Regular readers may remember that I stood in the board election of Software in the Public Interest, the main democratic free software corporation, a few weeks ago. Well, the result is posted with David Graham and Jimmy Kaplowitz are re-elected. Well done and good luck to both.
Thanks to the other board members for running the election and restarting the voting machine as necessary. The postponed July meeting might happen in irc.oftc.net #spi today (Wednesday) at 1900UTC, but I expect they’ll announce it in the usual place before it happens.

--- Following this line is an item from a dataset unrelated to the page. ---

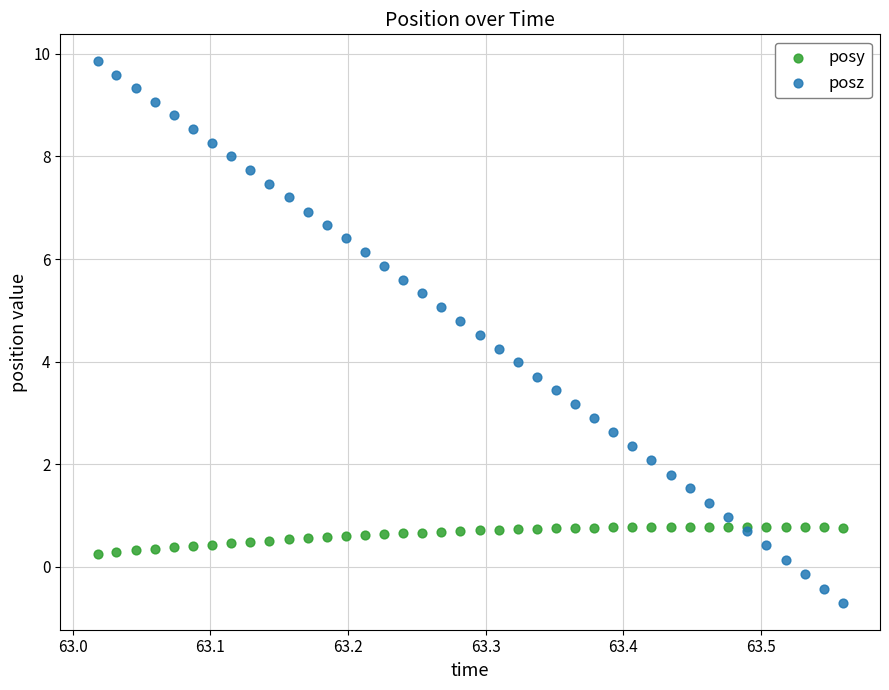

What is the X range (max minus min) for the scatter plot?

0.5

Naturally, I’m disappointed that more news, members’ panels and the annual report weren’t attractive enough to get more votes, and that old untruths were being reposted to some forums, but I can’t get too upset about this year’s result because both elected candidates had fine manifestos. I’m glad that Jimmy Kaplowitz’s platform includes posting more news and look forward to seeing that.
Slightly worrying are the low turnout (down for the third year) and that over 80% of those few voters were from debian (my estimate). I’ve my suspicions why, but I’d love any non-voters to leave me a comment telling me why you think it is.
The apology: the summary of responses to my questions about SPI membership will appear next week because I made a mistake on one site, set the closing date a week late and I don’t see any way to edit surveys after they’ve opened. Oops. Sorry. (Now, if that site was running free software, I’d see if I could fix the user interface to allow previews.)
(Aside: I was going to include a bar chart of the voting, like last year, but WordPress’s stupid post editor strips style attributes from li tags. I’ll go looking for that with a hack-axe Real Soon Now, before it causes me serious trouble.)